Work required
How many lines of the records contain the string "duas"? Case counts; reply with the number alone.

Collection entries
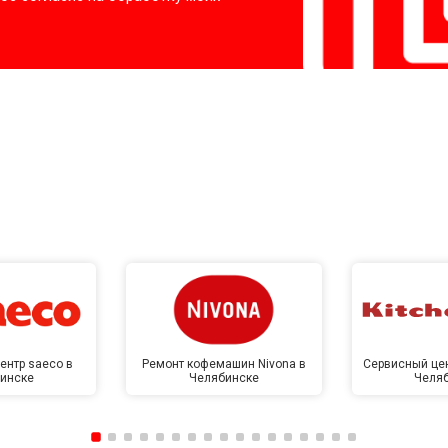
ентр saeco в
Ремонт кофемашин Nivona в
Сервисный цен
инске
Челябинске
Челя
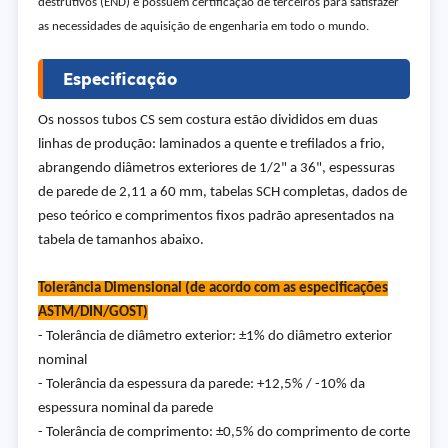
destrutivos (END) e possuem certificação de terceiros para satisfazer
as necessidades de aquisição de engenharia em todo o mundo.
Especificação
Os nossos tubos CS sem costura estão divididos em duas
linhas de produção: laminados a quente e trefilados a frio,
abrangendo diâmetros exteriores de 1/2" a 36", espessuras
de parede de 2,11 a 60 mm, tabelas SCH completas, dados de
peso teórico e comprimentos fixos padrão apresentados na
tabela de tamanhos abaixo.
Tolerância Dimensional (de acordo com as especificações
ASTM/DIN/GOST)
- Tolerância de diâmetro exterior: ±1% do diâmetro exterior
nominal
- Tolerância da espessura da parede: +12,5% / -10% da
espessura nominal da parede
- Tolerância de comprimento: ±0,5% do comprimento de corte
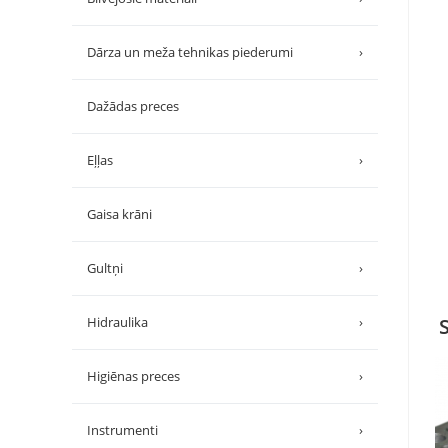
Dārza un meža tehnikas piederumi
›
Dažādas preces
Eļļas
›
Gaisa krāni
Gultņi
›
Hidraulika
›
Higiēnas preces
›
Instrumenti
›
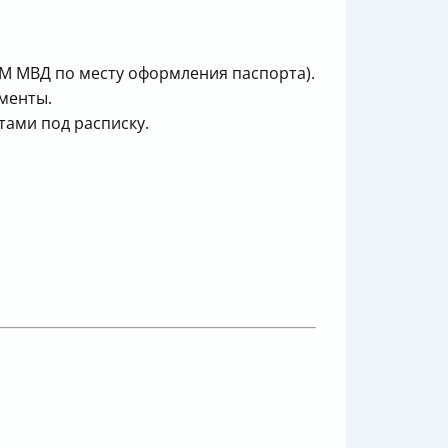
ВМ МВД по месту оформления паспорта).
менты.
тами под расписку.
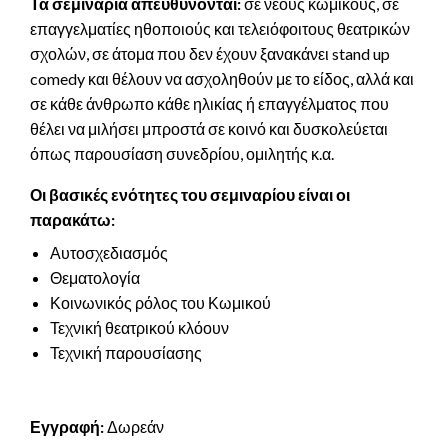
Τα σεμινάρια απευθύνονται:
σε νέους κωμικούς, σε
επαγγελματίες ηθοποιούς και τελειόφοιτους θεατρικών
σχολών, σε άτομα που δεν έχουν ξανακάνει stand up
comedy και θέλουν να ασχοληθούν με το είδος, αλλά και
σε κάθε άνθρωπο κάθε ηλικίας ή επαγγέλματος που
θέλει να μιλήσει μπροστά σε κοινό και δυσκολεύεται
όπως παρουσίαση συνεδρίου, ομιλητής κ.α.
Οι βασικές ενότητες του σεμιναρίου είναι οι
παρακάτω:
Αυτοσχεδιασμός
Θεματολογία
Κοινωνικός ρόλος του Κωμικού
Τεχνική θεατρικού κλόουν
Τεχνική παρουσίασης
Εγγραφή:
Δωρεάν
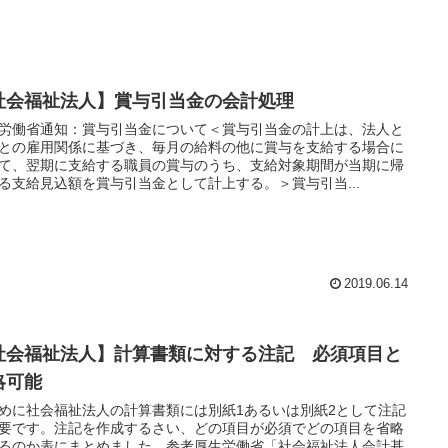
社会福祉法人】賞与引当金の会計処理
労働省通知：賞与引当金について＜賞与引当金の計上は、法人と
との雇用関係に基づき、毎月の給料の他に賞与を支給する場合に
て、翌期に支給する職員の賞与のうち、支給対象期間が当期に帰
る支給見込額を賞与引当金として計上する。＞賞与引当...
2019.06.14
社会福祉法人】計算書類に対する注記 必須項目と
略可能
めに社会福祉法人の計算書類には別紙1あるいは別紙2として注記
要です。注記を作成するさい、どの項目が必須でどの項目を省略
るのか表にまとめました。参考厚生労働省「社会福祉法人会計基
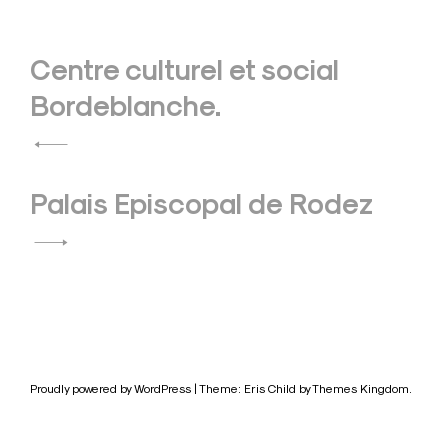
Navigation
Centre culturel et social
de
Bordeblanche.
l’article
Palais Episcopal de Rodez
Proudly powered by WordPress
|
Theme: Eris Child by
Themes Kingdom
.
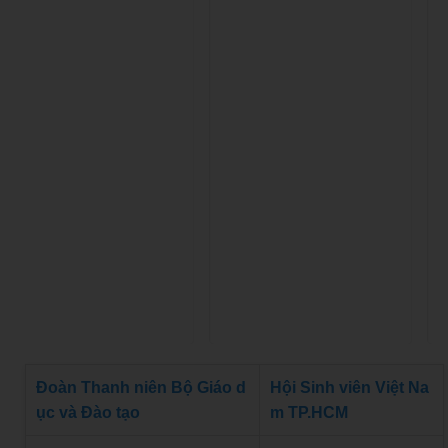
Đoàn Thanh niên Bộ Giáo d
Hội Sinh viên Việt Na
ục và Đào tạo
m TP.HCM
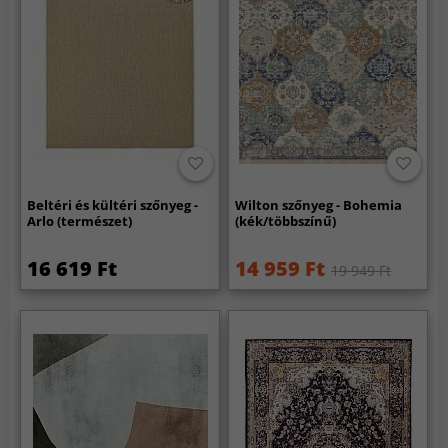
Beltéri és kültéri szőnyeg -
Wilton szőnyeg - Bohemia
Arlo (természet)
(kék/többszínű)
16 619 Ft
14 959 Ft
19 949 Ft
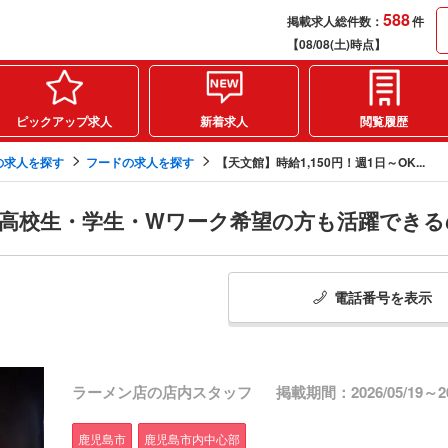
588
掲載求人総件数：
件
【08/08(土)時点】
ピックアップ求人
新着求人
閲覧履歴
の求人を探す
フードの求人を探す
【天文館】時給1,150円！週1日～OK...
OK♪高校生・学生・Wワーク希望の方も活躍で
電話番号
を
表示
ラーメン店の店内スタッフ
掲載期間：2026/05/19～202
鹿児島市
鹿児島市内中心部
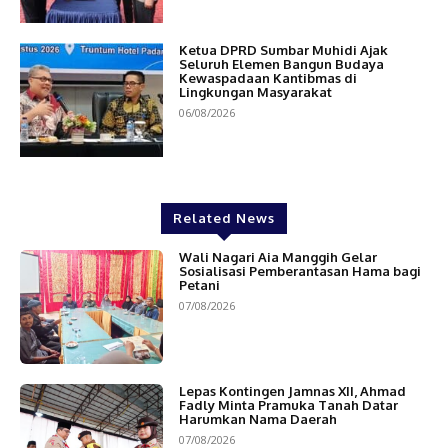
Ketua DPRD Sumbar Muhidi Ajak
Seluruh Elemen Bangun Budaya
Kewaspadaan Kantibmas di
Lingkungan Masyarakat
06/08/2026
Related News
Wali Nagari Aia Manggih Gelar
Sosialisasi Pemberantasan Hama bagi
Petani
07/08/2026
Lepas Kontingen Jamnas XII, Ahmad
Fadly Minta Pramuka Tanah Datar
Harumkan Nama Daerah
07/08/2026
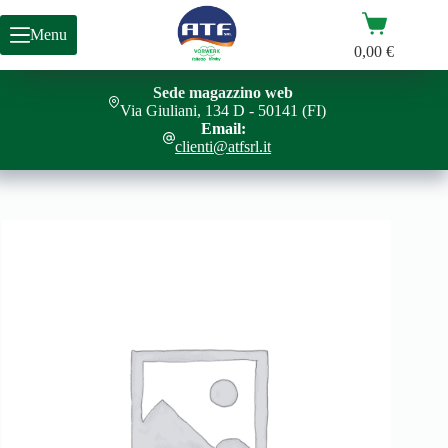
Salta
Carrello
al
Menu
contenuto
0,00
€
Sede magazzino web
CURSORE BANDELLA FRONTALE EBB
Aggiungi al carrello
Via Giuliani, 134 D - 50141 (FI)
3,00
€
Email:
clienti@atfsrl.it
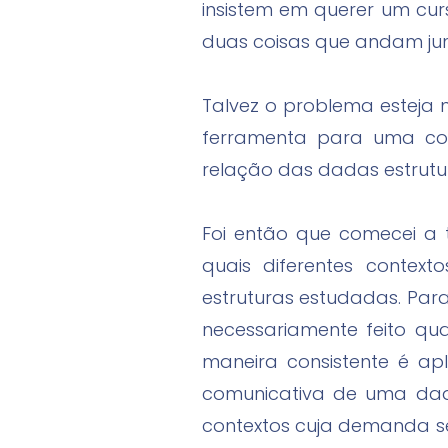
insistem em querer um cu
duas coisas que andam ju
Talvez o problema esteja
ferramenta para uma com
relação das dadas estrutu
Foi então que comecei a
quais diferentes contex
estruturas estudadas. Para 
necessariamente feito qu
maneira consistente é apl
comunicativa de uma dada
contextos cuja demanda s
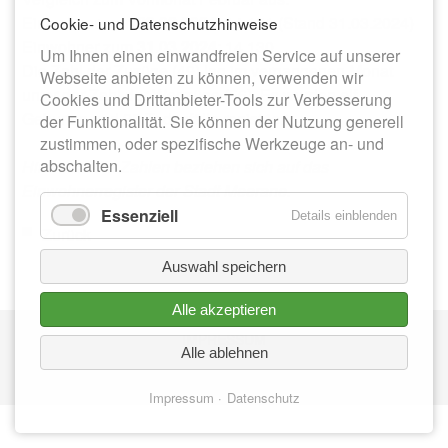
Einwohner zum
29.02.2024
: 14.151 (Stand 31.03.2024)
Cookie- und Datenschutzhinweise
Einwohner zum
31.03.2024
: 14.130
Um Ihnen einen einwandfreien Service auf unserer
Die Zahl der Zuzüge (49) lag im vergangenen Monat
Webseite anbieten zu können, verwenden wir
unter der Zahl der Wegzüge (56). Es wurden elf
Cookies und Drittanbieter-Tools zur Verbesserung
Geburten und 25 Todesfälle registriert.
der Funktionalität. Sie können der Nutzung generell
zustimmen, oder spezifische Werkzeuge an- und
abschalten.
Hinweis: Alle Zahlen beziehen sich auf das
Einwohnerregister der Stadt Meerane.
Essenziell
Details einblenden
Zurück
Auswahl speichern
Alle akzeptieren
Nav
IMPRESSUM
üb
Alle ablehnen
DATENSCHUTZ
Impressum
Datenschutz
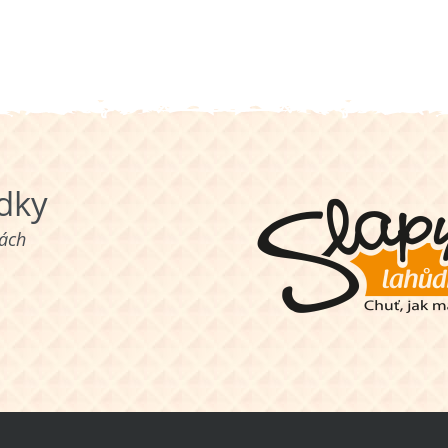
ůdky
nách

Answer section
2